For the purpose of our restaurant recommendation system, we can drop the columns of the cuisines preferred by consumers that are not offered by any restaurants in our dataset.

In [11]:
user_cuisine_drops = []
for cuisine in user_cuisine_cols:
    if 'r_' + cuisine[2:] not in restaurant_cuisine_cols:
        user_cuisine_drops.append('u_' + cuisine[2:])

len(user_cuisine_drops)

80

We will now drop these 80 unnecessary columns from our table

In [12]:
user_restaurant_ratings.drop(user_cuisine_drops, axis=1, inplace=True)

In [13]:
cuisine_cols = ['u_American', 'u_Armenian', 'u_Bakery', 'u_Bar', 'u_Bar_Pub_Brewery', 'u_Breakfast-Brunch', 'u_Burgers', 'u_Cafe-Coffee_Shop', 'u_Cafeteria', 'u_Chinese', 'u_Contemporary', 'u_Family', 'u_Fast_Food', 'u_Game', 'u_International', 'u_Italian', 'u_Japanese', 'u_Mediterranean', 'u_Mexican', 'u_Pizzeria', 'u_Regional', 'u_Seafood', 'u_Vietnamese', 'r_American', 'r_Armenian', 'r_Bakery', 'r_Bar', 'r_Bar_Pub_Brewery', 'r_Breakfast-Brunch', 'r_Burgers',
 'r_Cafe-Coffee_Shop', 'r_Cafeteria', 'r_Chinese', 'r_Contemporary', 'r_Family', 'r_Fast_Food', 'r_Game', 'r_International', 'r_Italian', 'r_Japanese', 'r_Mediterranean', 'r_Mexican', 'r_Pizzeria', 'r_Regional', 'r_Seafood', 'r_Vietnamese']

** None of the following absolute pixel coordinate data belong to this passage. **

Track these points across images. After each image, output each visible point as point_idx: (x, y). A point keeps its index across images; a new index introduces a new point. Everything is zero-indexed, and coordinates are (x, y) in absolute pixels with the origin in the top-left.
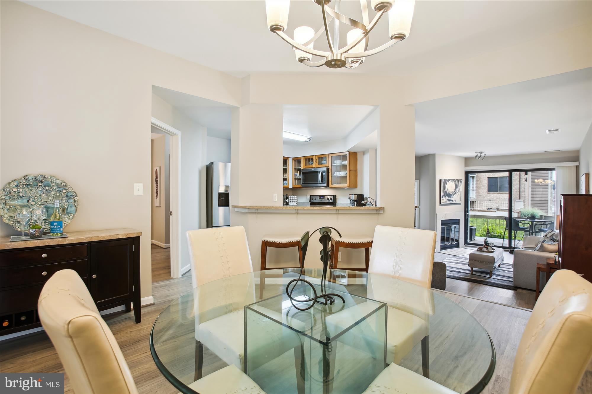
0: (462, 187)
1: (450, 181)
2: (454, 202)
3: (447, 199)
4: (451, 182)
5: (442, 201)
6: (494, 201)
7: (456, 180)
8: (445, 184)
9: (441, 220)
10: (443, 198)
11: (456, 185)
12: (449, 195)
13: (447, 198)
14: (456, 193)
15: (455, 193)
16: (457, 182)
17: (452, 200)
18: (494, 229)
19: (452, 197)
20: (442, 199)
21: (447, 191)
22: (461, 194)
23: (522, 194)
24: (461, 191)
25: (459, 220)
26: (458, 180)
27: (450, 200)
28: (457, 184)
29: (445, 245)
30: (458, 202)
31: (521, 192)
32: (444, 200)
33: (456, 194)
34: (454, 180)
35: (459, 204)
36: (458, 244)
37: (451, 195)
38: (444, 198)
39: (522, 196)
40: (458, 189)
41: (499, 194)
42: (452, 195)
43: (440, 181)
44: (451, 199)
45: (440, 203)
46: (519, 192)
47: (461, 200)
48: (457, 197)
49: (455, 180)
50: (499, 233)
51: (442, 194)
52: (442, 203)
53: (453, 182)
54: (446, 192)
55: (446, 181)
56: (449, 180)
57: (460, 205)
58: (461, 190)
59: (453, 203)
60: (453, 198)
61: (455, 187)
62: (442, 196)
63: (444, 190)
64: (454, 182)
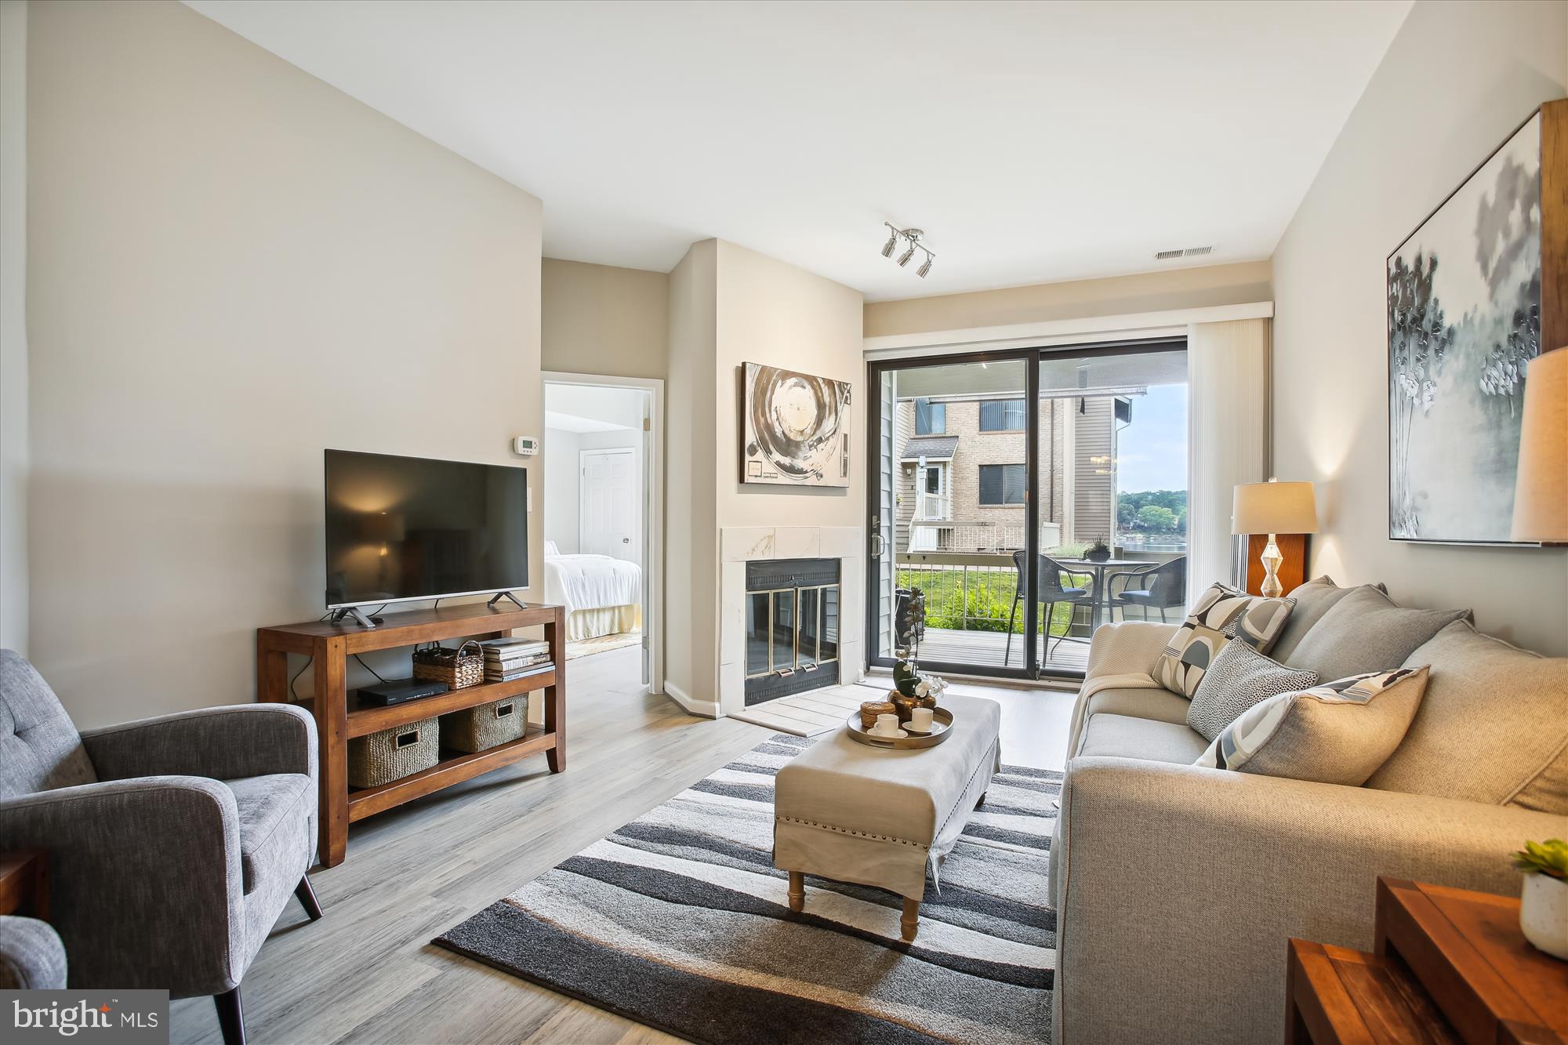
0: (853, 417)
1: (794, 380)
2: (812, 480)
3: (778, 464)
4: (796, 385)
5: (751, 469)
6: (993, 524)
7: (821, 381)
8: (762, 391)
9: (749, 564)
10: (756, 457)
11: (821, 406)
12: (788, 446)
13: (777, 456)
14: (820, 440)
15: (815, 438)
16: (825, 390)
17: (801, 471)
18: (984, 599)
19: (801, 454)
20: (748, 458)
21: (776, 424)
22: (845, 449)
23: (1056, 509)
24: (846, 436)
25: (837, 562)
26: (830, 383)
27: (790, 470)
28: (827, 399)
29: (772, 679)
30: (832, 478)
31: (1054, 505)
32: (761, 466)
33: (821, 446)
34: (811, 380)
35: (839, 490)
36: (836, 667)
37: (797, 445)
38: (760, 455)
39: (1056, 514)
40: (829, 424)
41: (1006, 511)
42: (804, 448)
43: (742, 372)
44: (799, 463)
45: (741, 479)
46: (1049, 505)
47: (845, 474)
48: (827, 459)
49: (815, 378)
50: (998, 611)
51: (751, 437)
52: (747, 479)
53: (808, 387)
54: (769, 428)
55: (769, 378)
56: (786, 375)
57: (845, 494)
58: (844, 428)
59: (808, 482)
60: (810, 461)
61: (815, 412)
62: (752, 446)
63: (762, 420)
64: (813, 387)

However, cuisinse preferences do not necessailty need to be taken into account to determine customer satisfaction. A customer can be satisfied by cuisines that aren't his favorite and can be unsatisfied by cuisines that are his favorite. Because of this, we will drop the cuisine data entirely from the table.

In [14]:
user_restaurant_ratings.drop(cuisine_cols, axis=1, inplace=True)

## Write the data

Pickle the user_restaurant_ratings dataframe for use in the next notebook using pandas.dataframe.to_pickle

In [15]:
user_restaurant_ratings.to_pickle('user_restaurant_ratings_modeling')